Nodding at her and the determined look on her face, I let her say what she had to say. “Money changes people. Loss changes people too. Losing them changed me and there is no use pretending it didn’t. Being surrounded by selfish people in turn, made me selfish. That was no excuse because I still let it happen. I allowed it just so I could rub their petty faces in it. These people loved to pretend they cared about my pain but they didn’t, they cared about the depth of my pockets. Shutting down was my choice and maybe it was the easy way out, too.” Taking a deep breath her eyes fill up but she soldiers on. “Before I lost them I wasn’t appreciative. I took all of it for granted, I know I did and had I not lost them, I still would be. That’s who I am, an unappreciative brat who is trying to be better. Not you though, you take nothing for granted, Rio. You see the value in everything because you’ve had to fight for it, earn it. I want you to know it’s you that showed me what’s valuable. You are worth more than money, you’re worth living for.”

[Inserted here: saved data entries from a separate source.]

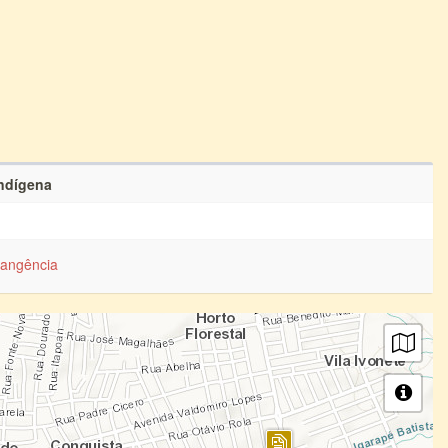
Indígena
angência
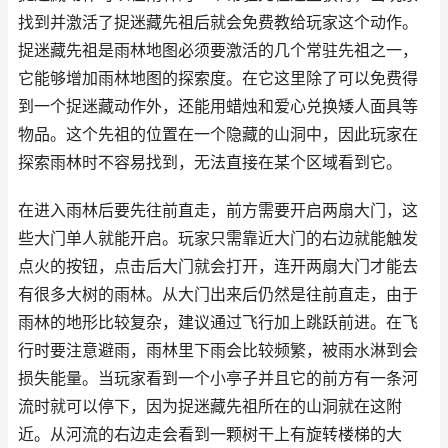
找到并激活了捉迷藏先祖后就会免费教给玩家这个动作。
捉迷藏先祖是雨林地图必须要激活的几个常驻先祖之一，
它能够增加雨林地图的探索度。在它这里除了可以免费得
到一个捉迷藏动作外，还能用蜡烛和爱心兑换矮人面具等
物品。这个先祖的位置在一个隐藏的山洞中，因此玩家在
探索雨林时不容易找到，无法直接在某个区域看到它。
在进入雨林后要先往前直走，前方需要开启两扇大门，这
些大门单人就能开启。玩家只需靠近大门的右边就能触发
点火的按钮，点击后大门就会打开，连开两扇大门才能去
有很多大树的雨林。从大门出来后仍然是往前直走，由于
雨林的地形比较复杂，建议通过飞行加上跳跃前进。在飞
行时要注意避雨，雨林里下雨会比较频繁，被雨水淋到会
损失能量。当玩家看到一个小亭子并且它的前方有一条河
流时就可以停下，因为捉迷藏先祖所在的山洞就在这附
近。从河流的右边走会看到一颗树干上有旋转楼梯的大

Leaning forward she grabs my face and whispers, “Thank you for the second chance. I won’t ever take it or you for granted.” before she slid her tiny hand into my boxers.
After a heart felt hand job, we stayed up and talked until the sun broke through the windows. There it was, pure sunlight and a reminder that this was it. Quite possibly our last full day here on the island. Given my new outlook on life, I didn’t want to spend it indoors or drinking. I wanted to be outdoors taking in the scenery with him by my side. His speech sanded away the sharp edges around my heart, these deadly edges that would slice me every time I so much as tried for happiness. Now those edges were smooth, still present but less painful. The cuts I’ve received would leave scars as all injuries do, but if I’ve learned anything since meeting him it’s that scars are an example of survival. I am a victim of loss, but I’m also a survivor, I’m human and I wanted love.